Dazu kommt der Fakt, dass China weitaus bessere Wirtschaftsdaten vermelden kann, als von Experten erwartet. Das Bruttoinlandsprodukt stieg von Januar bis Ende März um 5,4 Prozent im Vergleich zum Vorjahreszeitraum, wie das Statistikamt in Peking mitteilte. Ökonomen hatten nur mit einem Plus von 5,1 Prozent gerechnet. Gemessen am Vorquartal legte sie diesmal um 1,2 Prozent zu. “Wenn es den Zollstreit nicht gebe, würde so etwas alleine reichen, um die Konjunkturhoffnungen weltweit anzuschieben”, kommentierte ein Händler die berechtigte Hoffnung. Natürlich müssen wir abwarten, wie sich die Situation nach den gegenseitigen Zöllen entwickelt, denn es wird dem Exportmeister auch erheblichen Schaden zufügen. Trotzdem ist ihr Autor der Meinung, dass die Chinesen sich in der stärkeren Position befinden.
Das sehen wir auch an den Erwartungen für den US-Markt. Analysten prognostizieren für das Gewinnwachstum des S&P 500 im laufenden Jahr im Schnitt noch immer 11,2 Prozent – allerdings beginnen sie gerade erst, ihre Schätzungen anzupassen. Dies kann einige Zeit in Anspruch nehmen, schließlich ändert sich das Zollumfeld dieser Tage recht häufig und die Aussichten für die Wirtschaft sind unscharf. Die Experten und auch ihr Autor gehen davon aus, dass die Analysten ihre Prognosen deutlich kürzen werden. Eine Daumenregel besagt, dass jeder Rückgang des Wirtschaftswachstums um einen Prozentpunkt etwa fünf Prozentpunkte Gewinnwachstum kostet.
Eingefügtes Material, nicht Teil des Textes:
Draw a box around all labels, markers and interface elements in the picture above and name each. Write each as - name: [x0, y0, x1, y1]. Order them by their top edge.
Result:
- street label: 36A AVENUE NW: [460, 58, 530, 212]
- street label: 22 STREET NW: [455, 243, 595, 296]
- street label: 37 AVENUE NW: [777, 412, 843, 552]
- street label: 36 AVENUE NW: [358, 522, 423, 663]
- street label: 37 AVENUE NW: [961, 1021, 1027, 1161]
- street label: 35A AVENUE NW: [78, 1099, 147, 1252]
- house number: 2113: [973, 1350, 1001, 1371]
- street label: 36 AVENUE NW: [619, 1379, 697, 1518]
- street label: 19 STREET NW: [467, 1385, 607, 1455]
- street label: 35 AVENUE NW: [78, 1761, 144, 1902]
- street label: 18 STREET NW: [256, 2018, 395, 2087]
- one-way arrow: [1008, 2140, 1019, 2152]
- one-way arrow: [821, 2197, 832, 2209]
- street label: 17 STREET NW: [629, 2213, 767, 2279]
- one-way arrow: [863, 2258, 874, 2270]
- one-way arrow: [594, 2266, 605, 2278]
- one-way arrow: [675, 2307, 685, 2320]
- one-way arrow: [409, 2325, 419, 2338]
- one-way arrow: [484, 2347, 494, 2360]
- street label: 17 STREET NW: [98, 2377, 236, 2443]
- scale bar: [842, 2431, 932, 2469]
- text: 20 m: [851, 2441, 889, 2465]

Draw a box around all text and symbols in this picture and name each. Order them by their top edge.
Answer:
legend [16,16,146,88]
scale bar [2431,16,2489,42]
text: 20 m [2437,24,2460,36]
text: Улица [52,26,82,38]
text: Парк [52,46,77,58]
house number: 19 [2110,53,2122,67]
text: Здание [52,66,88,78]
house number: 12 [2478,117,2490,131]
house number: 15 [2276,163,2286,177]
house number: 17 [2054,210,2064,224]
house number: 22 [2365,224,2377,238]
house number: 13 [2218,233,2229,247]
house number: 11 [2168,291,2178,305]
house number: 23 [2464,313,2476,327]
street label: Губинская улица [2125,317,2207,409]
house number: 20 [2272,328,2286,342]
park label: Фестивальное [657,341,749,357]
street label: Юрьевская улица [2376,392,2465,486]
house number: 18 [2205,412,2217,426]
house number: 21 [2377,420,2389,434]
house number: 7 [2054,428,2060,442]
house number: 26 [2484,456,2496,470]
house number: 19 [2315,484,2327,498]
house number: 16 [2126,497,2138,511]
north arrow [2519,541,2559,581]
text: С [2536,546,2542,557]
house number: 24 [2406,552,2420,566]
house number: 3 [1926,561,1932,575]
Ausgerechnet vor Ostern gibt es leider schlechte Nachrichten für die Freunde der Ostereier. Deutsche Legehennenhalter befürchten, dass wegen der Stilllegung von Hühnerbetrieben in den Niederlanden in Deutschland Eier künftig knapp werden könnten. “Die Entwicklung in den Niederlanden ist dramatisch”, sagte Hans-Peter Goldnick, Präsident der deutschen Geflügelwirtschaft und Vorsitzender des Bundesverbandes Ei, dem “Tagesspiegel”. Man spreche von fünf bis zehn Prozent der Legehennenplätze, die abgeschafft wurden oder noch abgebaut werden. “Ein Fünftel der Eier, die bisher aus den Niederlanden gekommen sind, und damit fünf Prozent des gesamten deutschen Eiermarkts, würden wegfallen.” Deutschland kann sich nur zu 73 Prozent selbst mit Eiern versorgen, jeden Tag werden 13 Millionen Eier aus den Niederlanden importiert. Wenn die Importe aus den Niederlanden wegfallen, müssten die Verbraucher im Laden mehr zahlen. Probleme bekämen aber vor allem die Hersteller von Fertigessen, die Saucen oder Kuchen produzieren. Die Produzenten müssten die Rezepturen ändern, weil das Ei als Zutat zu teuer werde und daher wegfalle. Warten wir ab, ob wir Ersatzlieferanten erhalten.
Wir wünschen unseren Lesern trotzdem frohe Ostern!